Can you say what you mean by "narrative"?
In most RPGs, the basic process of play is that a player declares an action which in some fashion engages the shared fiction, and then a check (or comparable resolution process) is established and undertaken. Common examples are things like "I poke the floor in front of me with my 10' pole" or "I raise my hand in a signal of peace to the goblins" or "I cast a fireball spell".
In many RPGs, there are some actions whose declation in the fiction more-or-less equates to performing a mechanical move in the game. In Gygax's AD&D, for instance, declaring "I listen at the door" enlivens a particular mechanical process (which contrasts with "I poke the floor in front of me with my 10' pole"). In 5e, declaring "I attack the goblin with my sword" or "I shoot the goblin with Magic Missiles" enlivens a particular mechanical process (the combat rules, and the casting rules, respectively). In most RPGs, there are also actions whose declaration enlivens no particular process; or envlivens a very generic process like "The referee determines the outcome" or "The referee will determine a throw that must be made." Moldvay Basic and Classic Traveller in particular have a lot of this.

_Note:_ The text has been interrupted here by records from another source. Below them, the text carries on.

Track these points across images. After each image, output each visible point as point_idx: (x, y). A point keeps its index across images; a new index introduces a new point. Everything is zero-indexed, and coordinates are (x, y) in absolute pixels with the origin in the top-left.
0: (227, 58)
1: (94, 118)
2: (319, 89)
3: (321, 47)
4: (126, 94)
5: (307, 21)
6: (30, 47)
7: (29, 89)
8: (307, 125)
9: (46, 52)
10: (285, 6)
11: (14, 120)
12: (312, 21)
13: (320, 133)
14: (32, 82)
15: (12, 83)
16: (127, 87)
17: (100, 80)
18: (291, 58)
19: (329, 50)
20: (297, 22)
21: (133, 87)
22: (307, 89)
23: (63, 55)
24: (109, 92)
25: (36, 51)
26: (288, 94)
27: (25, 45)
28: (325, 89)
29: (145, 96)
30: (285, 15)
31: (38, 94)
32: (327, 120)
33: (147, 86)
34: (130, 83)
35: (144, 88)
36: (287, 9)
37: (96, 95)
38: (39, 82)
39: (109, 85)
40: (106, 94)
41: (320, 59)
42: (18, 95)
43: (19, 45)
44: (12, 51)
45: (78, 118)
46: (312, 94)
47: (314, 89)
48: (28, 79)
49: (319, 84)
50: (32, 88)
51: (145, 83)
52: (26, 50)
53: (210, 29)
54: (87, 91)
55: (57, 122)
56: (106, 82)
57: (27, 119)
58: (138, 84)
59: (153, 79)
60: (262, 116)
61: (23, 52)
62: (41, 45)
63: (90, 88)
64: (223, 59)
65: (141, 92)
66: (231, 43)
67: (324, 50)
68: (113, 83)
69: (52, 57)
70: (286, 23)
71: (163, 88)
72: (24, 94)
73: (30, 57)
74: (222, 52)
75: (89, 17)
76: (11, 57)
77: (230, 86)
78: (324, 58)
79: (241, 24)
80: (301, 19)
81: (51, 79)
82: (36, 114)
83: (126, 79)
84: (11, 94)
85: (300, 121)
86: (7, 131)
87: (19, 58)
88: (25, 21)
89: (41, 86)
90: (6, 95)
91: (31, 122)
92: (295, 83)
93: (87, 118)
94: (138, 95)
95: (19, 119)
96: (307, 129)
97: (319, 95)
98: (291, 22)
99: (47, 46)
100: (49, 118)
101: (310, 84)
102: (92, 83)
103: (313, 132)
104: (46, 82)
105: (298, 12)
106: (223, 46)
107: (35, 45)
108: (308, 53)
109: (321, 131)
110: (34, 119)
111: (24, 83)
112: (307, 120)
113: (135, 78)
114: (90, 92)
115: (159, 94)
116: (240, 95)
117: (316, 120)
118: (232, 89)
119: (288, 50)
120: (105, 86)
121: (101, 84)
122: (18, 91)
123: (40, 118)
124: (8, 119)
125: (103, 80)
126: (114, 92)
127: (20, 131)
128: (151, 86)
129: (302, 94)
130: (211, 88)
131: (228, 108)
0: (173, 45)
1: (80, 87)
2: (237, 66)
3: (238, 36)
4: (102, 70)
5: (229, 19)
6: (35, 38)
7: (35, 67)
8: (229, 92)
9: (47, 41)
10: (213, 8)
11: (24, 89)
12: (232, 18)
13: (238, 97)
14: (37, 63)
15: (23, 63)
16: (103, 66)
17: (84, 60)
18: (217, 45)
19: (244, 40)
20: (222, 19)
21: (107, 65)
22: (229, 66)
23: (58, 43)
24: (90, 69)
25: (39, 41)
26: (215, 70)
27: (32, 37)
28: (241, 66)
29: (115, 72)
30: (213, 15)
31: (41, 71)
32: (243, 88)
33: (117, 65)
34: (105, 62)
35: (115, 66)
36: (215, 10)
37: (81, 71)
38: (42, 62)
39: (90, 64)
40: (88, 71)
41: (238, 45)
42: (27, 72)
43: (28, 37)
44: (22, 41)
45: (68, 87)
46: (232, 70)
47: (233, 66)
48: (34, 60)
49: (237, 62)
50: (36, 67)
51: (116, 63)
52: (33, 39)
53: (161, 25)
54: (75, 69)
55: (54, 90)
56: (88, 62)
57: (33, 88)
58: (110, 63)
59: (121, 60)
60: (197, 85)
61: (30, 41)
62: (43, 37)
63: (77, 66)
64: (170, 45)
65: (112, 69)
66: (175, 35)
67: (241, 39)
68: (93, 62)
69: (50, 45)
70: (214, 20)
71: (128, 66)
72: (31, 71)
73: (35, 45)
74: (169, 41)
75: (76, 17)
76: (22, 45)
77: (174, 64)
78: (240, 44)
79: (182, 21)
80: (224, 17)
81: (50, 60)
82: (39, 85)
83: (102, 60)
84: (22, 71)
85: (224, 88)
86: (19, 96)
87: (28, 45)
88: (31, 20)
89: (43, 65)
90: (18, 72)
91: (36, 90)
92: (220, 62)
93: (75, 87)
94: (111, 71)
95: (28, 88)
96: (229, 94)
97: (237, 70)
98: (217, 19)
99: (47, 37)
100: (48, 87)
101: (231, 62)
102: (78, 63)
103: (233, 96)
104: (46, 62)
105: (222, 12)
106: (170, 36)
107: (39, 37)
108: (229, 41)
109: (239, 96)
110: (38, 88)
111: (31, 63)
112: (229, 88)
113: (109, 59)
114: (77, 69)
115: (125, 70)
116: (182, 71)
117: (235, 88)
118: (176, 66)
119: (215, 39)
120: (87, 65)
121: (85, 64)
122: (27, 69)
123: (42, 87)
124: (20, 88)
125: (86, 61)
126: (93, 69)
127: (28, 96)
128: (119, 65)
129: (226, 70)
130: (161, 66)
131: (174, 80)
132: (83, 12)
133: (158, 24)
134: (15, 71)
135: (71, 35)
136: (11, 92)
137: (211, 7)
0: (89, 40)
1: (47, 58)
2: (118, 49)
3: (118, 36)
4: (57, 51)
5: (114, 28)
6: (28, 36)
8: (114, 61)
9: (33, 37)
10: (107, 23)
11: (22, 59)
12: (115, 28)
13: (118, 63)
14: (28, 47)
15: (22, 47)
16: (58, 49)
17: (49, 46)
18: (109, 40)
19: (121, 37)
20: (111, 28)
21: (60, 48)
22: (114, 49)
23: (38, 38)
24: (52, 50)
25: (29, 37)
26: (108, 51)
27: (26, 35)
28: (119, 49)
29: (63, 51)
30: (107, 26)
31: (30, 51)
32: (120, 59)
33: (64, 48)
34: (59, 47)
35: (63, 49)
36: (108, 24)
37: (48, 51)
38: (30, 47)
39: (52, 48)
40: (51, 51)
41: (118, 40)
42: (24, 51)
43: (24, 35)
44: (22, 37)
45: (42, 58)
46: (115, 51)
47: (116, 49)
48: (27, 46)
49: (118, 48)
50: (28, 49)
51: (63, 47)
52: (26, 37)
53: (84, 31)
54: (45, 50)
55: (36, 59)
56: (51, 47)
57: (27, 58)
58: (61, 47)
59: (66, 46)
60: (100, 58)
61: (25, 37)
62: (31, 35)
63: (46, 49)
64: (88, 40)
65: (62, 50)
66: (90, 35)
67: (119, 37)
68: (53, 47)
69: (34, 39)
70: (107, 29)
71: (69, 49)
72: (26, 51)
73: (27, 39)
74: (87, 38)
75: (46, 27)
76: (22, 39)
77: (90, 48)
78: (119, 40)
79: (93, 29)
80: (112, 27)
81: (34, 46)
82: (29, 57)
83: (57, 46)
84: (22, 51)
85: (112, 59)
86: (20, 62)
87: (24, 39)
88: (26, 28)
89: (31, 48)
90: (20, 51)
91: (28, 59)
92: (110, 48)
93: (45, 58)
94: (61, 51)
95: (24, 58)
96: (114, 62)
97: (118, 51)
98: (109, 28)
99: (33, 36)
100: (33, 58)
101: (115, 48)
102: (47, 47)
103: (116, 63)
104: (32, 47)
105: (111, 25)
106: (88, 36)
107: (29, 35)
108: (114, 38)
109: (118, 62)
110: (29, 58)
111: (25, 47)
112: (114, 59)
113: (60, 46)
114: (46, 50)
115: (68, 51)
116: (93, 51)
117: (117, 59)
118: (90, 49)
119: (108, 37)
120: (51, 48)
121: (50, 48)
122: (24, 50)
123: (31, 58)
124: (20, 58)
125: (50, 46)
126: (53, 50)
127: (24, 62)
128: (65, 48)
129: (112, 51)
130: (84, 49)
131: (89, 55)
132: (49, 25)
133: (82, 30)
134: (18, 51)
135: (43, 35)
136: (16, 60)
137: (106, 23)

4e's generic process is a bit less open-ended than Moldvay Basic and Classic Traveller: if the referee determines that a throw must be made, by default it will be made on a d20, will involve adding a stat or perhaps skill bonus, and will be against a DC selected from a DC-by-level chart. What makes it fiction first is that the mechanics establish an abstract structure (at this PC level the appropriate DC is such-and-such) but don't peg any particular fiction to that structure. The fiction is given elsewhere, prior to the mechanics. This is why you can do stuff with 4e that can't easily be done with Moldvay Basic, like compression the default paragon fiction into the mechanics of upper heroic (which the Neverwinter supplement did) or extending the default paragon ficition into the mechanics of epic (which is what the Dark Sun supplements did).
To me, 5e does not seem to present an abstract mathematical structure onto which prior fiction is then appeneded. It doesn't have the mechanisms that I associate with such a structure, which in 4e are the DC-by-level chart, the corresponding creature build charts, the notion of "minionisation", etc. And it seems to have the mechanisms that I associate with a pegging of particular fiction to particular mechanics, like creatures whose mechanical specification is constant across all levels, and DCs which seem to be presented as "objective" rather than "subjective" - which in this thread has been reinforced by the suggestion that the way you gate something against a 1st level PC is by setting the DC at 27: that's mechanics before fiction, not vice versa.
By "narrative" here you seem to mean "genre" and other associated aspects of fiction (tone, tropes, etc). But that doesn't go to the question I am asking about adjudication. Again, and to reiterate, if the way you gate things against 1st level PCs is by setting DCs that are mechanically impossible foe them, that is mechanics first, not fiction first. The mechanics are determining the feasibility of that action declaration, not the fiction.
That's not the example at issue, though. No one has suggested that the way in which 4e empowers upper level martial PCs is by allowing the GM to say "yes" without requiring a roll. The dicussion has been about the methodology for setting rolls, and in particular whether the DC set for Konan's player is the same as the DC set for the player of a 1st level fighter.
To me, this text appears to imply that DCs are "objecive" rather than "subjective" - mechanics first rather than fiction first in the sense I have set out in this post.
In 4e if there's no chance for an action to succeed then no roll should take place. That's not a very distinctive princple.
But as far as the GM decides, I'm asking what principles are expected to guide a GM in this respect. The main answer this thread has supplied is martial PCs can't do supernatural things. This has been reinforced by references to bounded accuracy, which imply that DCs are "objective" so that if the GM sets (say) a DC 20 for the 15th level PC then that is what the DC would be for a 1st level PC also.
Am I wrong? Are there actual play examples to be given where the action was judged impossible for a 1st level PC but DC 15 (and so definitely feasible) for a 15th level PC?